On 01/11/2016 03:42 PM, Karl Williamson wrote:
It appears that
http://www.unicode.org/Public/8.0.0/ucd/auxiliary/LineBreakTest.txt is
testing a tailoring rather than the default line break algorithm,
contrary to its heading "# Default Line Break Test". And
http://www.unicode.org/Public/UCD/latest/ucd/auxiliary/LineBreakTest.html
follows
along.
For example, the default algorithm as shown in
http://www.unicode.org/reports/tr14/#Table2 follows LB25, which is an
approximation of the desired behavior. But the test and html don't
follow this. I suspect they are looking for the tailoring described in
http://www.unicode.org/reports/tr14/#Examples example 7.

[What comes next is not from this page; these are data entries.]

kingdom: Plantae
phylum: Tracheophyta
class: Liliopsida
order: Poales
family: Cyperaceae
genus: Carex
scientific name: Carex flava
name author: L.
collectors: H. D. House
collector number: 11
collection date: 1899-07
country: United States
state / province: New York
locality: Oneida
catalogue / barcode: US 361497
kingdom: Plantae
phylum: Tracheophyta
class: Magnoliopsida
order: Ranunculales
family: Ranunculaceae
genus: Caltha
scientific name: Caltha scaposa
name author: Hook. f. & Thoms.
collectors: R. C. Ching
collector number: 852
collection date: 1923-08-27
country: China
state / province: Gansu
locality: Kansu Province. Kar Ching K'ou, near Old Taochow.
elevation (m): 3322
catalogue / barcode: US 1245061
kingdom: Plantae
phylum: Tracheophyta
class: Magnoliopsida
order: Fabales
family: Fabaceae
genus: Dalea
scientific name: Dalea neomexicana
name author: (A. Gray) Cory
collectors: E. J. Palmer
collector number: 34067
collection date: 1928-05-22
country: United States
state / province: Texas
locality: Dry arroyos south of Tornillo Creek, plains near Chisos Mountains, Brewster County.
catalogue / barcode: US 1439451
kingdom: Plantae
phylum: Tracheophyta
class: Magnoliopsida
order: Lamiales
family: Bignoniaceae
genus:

For example, the test file tests for, and the html says that a class CL
code point followed by a class PO one is an unconditional line break
opportunity, based on rule 999. (which is the same as LB31 in TR14)
Whereas, http://www.unicode.org/reports/tr14/#Table2 says that a class
CL code point followed by a class PO one is an
"indirect break opportunity B % A is equivalent to B × A and B
SP+ ÷ A; in other words, do not break before A, unless one or more
spaces follow B." This is by LB25 and LB18.
There is a discrepancy here, which could be resolved either by changing
the tests and html to follow LB25, or documenting that these are for
something above and beyond the default algorithm. (There may also be
other discrepancies that I haven't stumbled against)
Ooops. I didn't see this statement in the html file:
"The Line Break tests use tailoring of numbers described in Example 7 of
Section 8.2 Examples of Customization. They also differ from the results
produced by a pair table implementation in sequences like: ZW SP CL."
This explains everything. Please disregard the earlier email from me.